Praxisrelevante Tendenzen
Nach dem Parzellendrusch erntet Hüfner dann die Sortenquartiere. Das sind größere Blöcke, bestehend aus einer Kontrollfläche und drei Behandlungsmaßnahmen, die zweifach wiederholt werden. Diese Flächen sind bereits bonitiert und eingestuft, jetzt geht es noch um die Erträge. Die werden nach der Ernte zusammengefasst und den Landwirten und Züchtern zur Verfügung gestellt. "Damit können und wollen wir natürlich nicht die Ergebnisse der offiziellen Sortenversuche ersetzen", darauf weist Hüfner ausdrücklich hin. "Für die Züchter und die Landwirte lassen sich aber durchaus aussagekräftige, regionale Tendenzen ableiten. Wichtig für uns als Bayer CropScience sind die Reaktionen der einzelnen Sorten auf die Behandlungsempfehlungen, die zum Einsatz kamen."

Die neue Saison steht vor der Tür
Unmittelbar nach der Gerste wird auf dem Erbacher Hof wahrscheinlich der bereits abgereifte Raps gedroschen. Der Schwerpunkt der Versuche in dieser Kultur war die Folicur-Anwendung. "Der Einsatz schützte sehr gut vor Auswinterungsschäden", meint Erwin Hüfner, auch die Wirkung gegenüber Phoma beurteilt er sehr gut.

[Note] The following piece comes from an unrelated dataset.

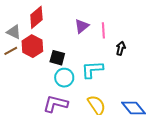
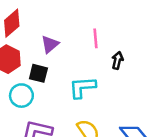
purple triangle: (82, 26) -> (50, 44), moved
cyan circle: (64, 78) -> (21, 96), moved

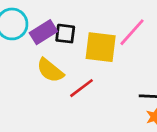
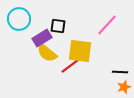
purple rectangle: (43, 32) -> (42, 38), moved
yellow square: (101, 47) -> (80, 51), moved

Unerlässlich im Raps ist natürlich auch eine Blütenbehandlung mit Proline. Auch die Insektizide spielen in jedem Jahr eine wichtige Rolle.

Wenn alle Flächen geräumt sind, wird ihm wenig Zeit zum Verschnaufen bleiben. Schon jetzt laufen die Planungen für die nächste Aussaat, Stichtag ist der 25. August für die Rapsbestellung.